Your lender considers a large purchase before closing to be anything that increases you debt-to-income (DTI) ratio or drains all your savings according to Quicken Loans.
- You can spend money before closing, just not much
- Lenders do check bank statements before closing
- You can make big purchases after closing, but be careful
If your financial situation changes your lender must reconsider your mortgage application. Each bank has its own parameters to gauge the risk. If you do anything to upset the balance of factors, you put your mortgage at risk. If you want to make a purchase, it is best to check with your mortgage representative before you do.
Can I Spend Money Before Closing?
You can spend money before closing, but not much. A trip to the grocery store or a night out to celebrate a birthday or anniversary will not impact your loan. However, Quicken Loans also gives us three things that will cause problems:
- DTI – For most loans, this ratio cannot exceed 43%
- Credit utilization – Do not use all your available credit
- Savings – You need some money in your bank account
In a nutshell, do not borrow money before closing. Do not max out your credit cards. Do no plunder your bank accounts. The rule is do not make any abnormal purchases during the underwriting process. Wait until after the close. The banks look at these transactions, but there is another reason, as well. You need cash to close, both for your down payment and your closing costs. Do not spend so much money that you do not have enough to cover these.
Can I Spend Cash for a Purchase Before Closing?
If you have cash, yes, you can spend it before closing. However, do not withdraw cash from your bank to spend. Day to day expenses will not impact your loan approval. If you go to the grocery store it will not break the bank. In fact, the bank factors in that you need to eat. Even going out to eat or taking a weekend getaway will not dramatically change your financial situation.
On the other hand, if you need a new car, wait. Also, do not buy furniture for the home until after you close.
Can I Use My Credit Card Before the Closing Date on a House?
You can use your credit card, but your lender monitors that, too. Us it sparingly. Do not max out the card. That is a red flag for your lender.
Credit utilization is a ratio of how much credit you have against how much you use. If your credit card has a $10,000 limit and you use $9,500 of it the bank factors that in when they decide to approve the loan. Therefore, do not use your credit card more than you need to.
Do Lenders Check Bank Statements Before Closing?
Lenders do not typically check bank statements during the period when the house is pending until closing. The Mortgage Reports tells us that banks are only required to check them when you submit your application. When they do look at your statements, they are looking for:
- Bounced checks
- Large, undocumented deposits
- Regular payments but irregular activities
The last on needs an explanation. Institutional creditors, such as banks, credit card companies, etc. report to the credit bureaus.

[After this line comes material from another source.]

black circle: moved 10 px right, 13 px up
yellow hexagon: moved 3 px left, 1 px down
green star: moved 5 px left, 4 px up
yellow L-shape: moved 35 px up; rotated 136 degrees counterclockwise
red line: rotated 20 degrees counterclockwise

This, then, automatically shows up on your repot. However, if you have a private loan then your family member or friend will not report it to the credit bureaus. What the bank will see is that you take money out every month, and they do not know where it goes. This will be a big red flag. If you have a private loan you need to report it to your lender as soon as possible.
Do you have to notify your bank when making a large purchase Before Closing?
You should notify your bank when you make any large purchase during the underwriting process. When you do this, they may be able to adjust their figures. However, if you do not, they will probably deny your loan. It is that important to communicate any large transactions to your mortgage company.
Why Can You Not Make a Large Purchase Before Closing on a House?
You cannot make a large purchase before closing because it affects your credit and changes your financial situation. Quicken Loans says that you get your preapproval based on the financial information that you give them. Your approval is based on the bank verifying that information. The underwriting process verifies the financial details you give them.
If your financial situation changes for any reason, you risk the lender denying your application. As stated above, your lender looks at your entire financial situation to assess risk. If you make any large purchases before closing it does two things:
- Changes your financial situation
- Shows the lender that you lack discipline
Lenders want to do everything they can to reduce the risk of default. For such a big loan, you must show them that you are not going to fall behind on payments. The best way to do this is to put off any big purchases until after the deal is done.
Can I Make a Big Purchase After Closing?
Absolutely, you can make a big purchase after the closing. Once the bank approves the loan and finances the mortgage, they stop checking up on you. Therefore, if you need new furniture for your home, go shopping the day after the closing. It can be a way to celebrate.
However, do not spend recklessly. You have a big commitment now. Whenever you want to spend money remember that very large mortgage payment that is due every month.
For the bank, large purchases are anything that increases your DTI, decreases your available credit, or depletes your savings. Therefore, do not take out any new loans for anything. Do not max out your credit cards. Avoid large cash payments.
After the closing you can shop for things for your new home. However, be careful now that you have the new big mortgage payment each month.